А эта логика начала толкать Путина уже давно к повороту в противоположную от Запада сторону, к конфронтационному стилю. 2004 год – это «оранжевая революция» в Украине. Опять Украина! Затем 2007 год – это Мюнхенская конференция, где вдруг он выступил в роли нового Хрущева с башмаком на подиуме ООН, предупредил Европу и Америку – вы наш враг! Вы не друзья нам! И вот после этого начинается постепенное превращение России в осажденную крепость. Ведь еще до Евромайдана, до 2014 года Москва произвела обновленную концепцию внешней политики, где основное положение было следующее: Запад себя исчерпал, следовательно, пришло наше время. Уже 2004 год был продиктован этой двойной логикой – с одной стороны, логикой эмоций, а с другой – логикой развития самодержавия, теряющего свой темп и жизнеспособность.

Но если продолжать эту логику, то любому милитаристскому режиму нужны победы. Если смотреть с этой точки зрения на украинский кризис, который очень далек от завершения, то ничего иного не остается, кроме пессимистического вывода, что следует ждать новых обострений. Это так, по-вашему?

– Я думаю, что сейчас система бьется над одним вопросом: как сбалансировать собственные действия, направленные на отбрасывание западных ценностей, на усиление репрессивности во имя сохранения власти на неопределенную перспективу, с одной стороны, и преодоление тех препятствий, которые в результате всех этих действий появились, – с другой. Потому что очевидно: для Путина было неожиданным, во-первых, единство, проявленное Западом в том, что касается санкций, во-вторых, тот факт, что Европу с ее санкционным режимом возглавила Германия, которая до этого привыкла от Москвы проглатывать все. Германия, скажем прямо, до недавнего времени была самым мощным международным партнером российской системы в реализации интересов этой системы на Западе. Именно не общества, а системы. Для Путина, очевидно, был неожиданным и такой фактор, как падение цены на нефть и, короче говоря, скукоживание российской экономики.

**ИСХОДНЫЕ ДАННЫЕ**

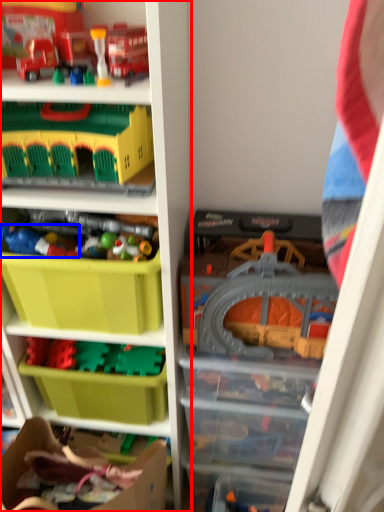
Question: Which object appears closest to the camera in this image, shelf (highlighted by a red box) or toy (highlighted by a blue box)?

Choices:
 (A) shelf
 (B) toy

Answer: (A)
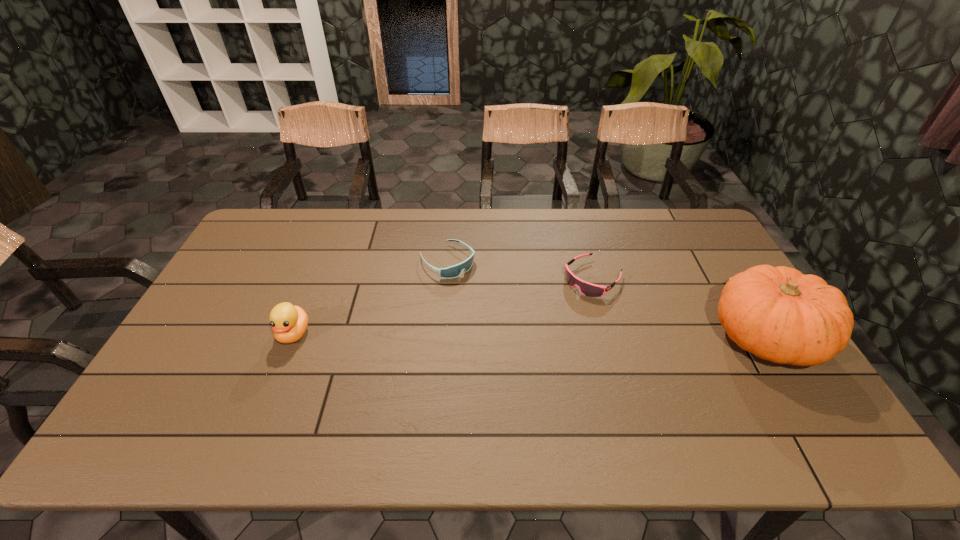
The width and height of the screenshot is (960, 540). I want to click on vacant space at the left edge, so click(206, 321).

I want to click on vacant region at the right edge of the desktop, so click(725, 331).

Identify the location of free space at the far left corner of the desktop. (268, 213).

Where is `vacant area at the far right corner`? This screenshot has height=540, width=960. vacant area at the far right corner is located at coordinates pyautogui.click(x=696, y=219).

Locate an element on the screen. The image size is (960, 540). vacant space in between the third shortest object and the left goggles is located at coordinates (371, 298).

Locate an element on the screen. vacant point located between the second tallest object and the second object from right to left is located at coordinates (444, 306).

The height and width of the screenshot is (540, 960). Identify the location of blank region between the rightmost object and the third object from left to right. (679, 307).

The image size is (960, 540). I want to click on vacant region between the tallest object and the second tallest object, so click(x=530, y=335).

This screenshot has width=960, height=540. Identify the location of vacant space that is in between the tallest object and the right goggles. (679, 307).

At what (x,y) coordinates should I click in order to perform the action: click on empty location between the rightmost object and the left goggles. Please return your answer as a coordinate pair (x, y). Looking at the image, I should click on (607, 299).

**ПОСТАВЛЕННАЯ ЗАДАЧА**
Повторите, пожалуйста, дословно отрывок приведённого текста от слов «А эта логика» до слов «темп и жизнеспособность.» включительно.

**ВЫПОЛНЕННОЕ ЗАДАНИЕ**
А эта логика начала толкать Путина уже давно к повороту в противоположную от Запада сторону, к конфронтационному стилю. 2004 год – это «оранжевая революция» в Украине. Опять Украина! Затем 2007 год – это Мюнхенская конференция, где вдруг он выступил в роли нового Хрущева с башмаком на подиуме ООН, предупредил Европу и Америку – вы наш враг! Вы не друзья нам! И вот после этого начинается постепенное превращение России в осажденную крепость. Ведь еще до Евромайдана, до 2014 года Москва произвела обновленную концепцию внешней политики, где основное положение было следующее: Запад себя исчерпал, следовательно, пришло наше время. Уже 2004 год был продиктован этой двойной логикой – с одной стороны, логикой эмоций, а с другой – логикой развития самодержавия, теряющего свой темп и жизнеспособность.